» Texte proposé:
○ ○ ○ ○

Courrier des lecteurs Politis 1020

Politis  • 2 octobre 2008 abonné·es

Écologie politique

Dans l’article du n° 1018 de Politis recensant les divers courants de l’écologie politique, vous présentez les « objecteurs de croissance » comme se « défiant des partis politiques » . Cette tendance existe, bien sûr, mais davantage qu’ailleurs dans la société ? Pour de nombreux militants antiproductivistes, l’engagement et la réhabilitation du politique sont, au contraire, au cœur de leur action. Nous nous sentons d’ailleurs bien davantage « humanistes radicaux » qu’« écologistes radicaux » (comme présentés dans cet article). Voilà pourquoi des objecteurs de croissance ont cherché à traduire leurs idées sur la scène électorale lors des dernières élections. Nous l’avons fait à Lyon pendant les élections municipales aux côtés de nos amis altermondialistes et de la LCR. Ce fut une excellente expérience. Bref, nous savons que la transformation sociale démocratique passe, bien sûr, par le politique. Ce n’est pas parce que, pour le moment, nos moyens sont faibles, que nous ne tentons pas de le faire, sous diverses formes.

○ ○ ○ ○

» Consigne 1:
Recopiez mot pour mot la partie du listing qui s'ouvre sur la ligne contenant « Czym jest łagodny » et se poursuit jusqu'à la fin du listing, ces deux limites comprises.

○ ○ ○ ○

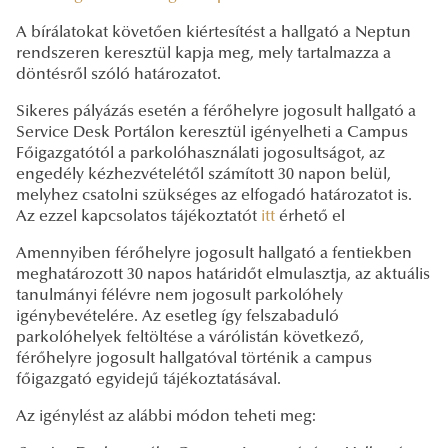
A bírálatokat követően kiértesítést a hallgató a Neptun
rendszeren keresztül kapja meg, mely tartalmazza a
döntésről szóló határozatot.
Sikeres pályázás esetén a férőhelyre jogosult hallgató a
Service Desk Portálon keresztül igényelheti a Campus
Főigazgatótól a parkolóhasználati jogosultságot, az
engedély kézhezvételétől számított 30 napon belül,
melyhez csatolni szükséges az elfogadó határozatot is.
Az ezzel kapcsolatos tájékoztatót
itt
érhető el
Amennyiben férőhelyre jogosult hallgató a fentiekben
meghatározott 30 napos határidőt elmulasztja, az aktuális
tanulmányi félévre nem jogosult parkolóhely
igénybevételére. Az esetleg így felszabaduló
parkolóhelyek feltöltése a várólistán következő,
férőhelyre jogosult hallgatóval történik a campus
főigazgató egyidejű tájékoztatásával.
Az igénylést az alábbi módon teheti meg:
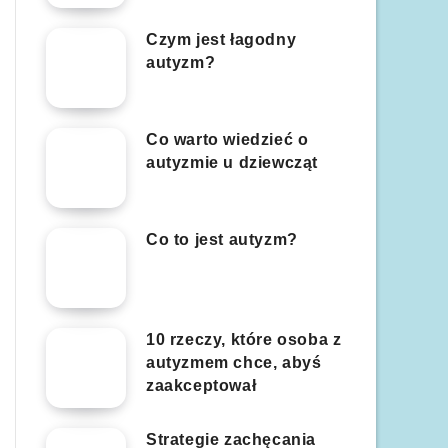
Czym jest łagodny
autyzm?
Co warto wiedzieć o
autyzmie u dziewcząt
Co to jest autyzm?
10 rzeczy, które osoba z
autyzmem chce, abyś
zaakceptował
Strategie zachęcania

○ ○ ○ ○

» Consigne 2:
Dites si chacune des affirmations suivantes concorde avec la lettre sur l'écologie politique, en répondant par oui ou par non et en citant les mots décisifs de la lettre. (a) Les auteurs se disent plus proches des « humanistes radicaux » que des « écologistes radicaux ». (b) À Lyon, ils se sont engagés lors d'élections législatives. (c) Ils jugent décevante leur expérience électorale.

» Résultat 1:
Czym jest łagodny
autyzm?
Co warto wiedzieć o
autyzmie u dziewcząt
Co to jest autyzm?
10 rzeczy, które osoba z
autyzmem chce, abyś
zaakceptował
Strategie zachęcania

» Résultat 2:
(a) Oui : « Nous nous sentons d’ailleurs bien davantage « humanistes radicaux » qu’« écologistes radicaux » »
(b) Non : « Nous l’avons fait à Lyon pendant les élections municipales »
(c) Non : « Ce fut une excellente expérience. »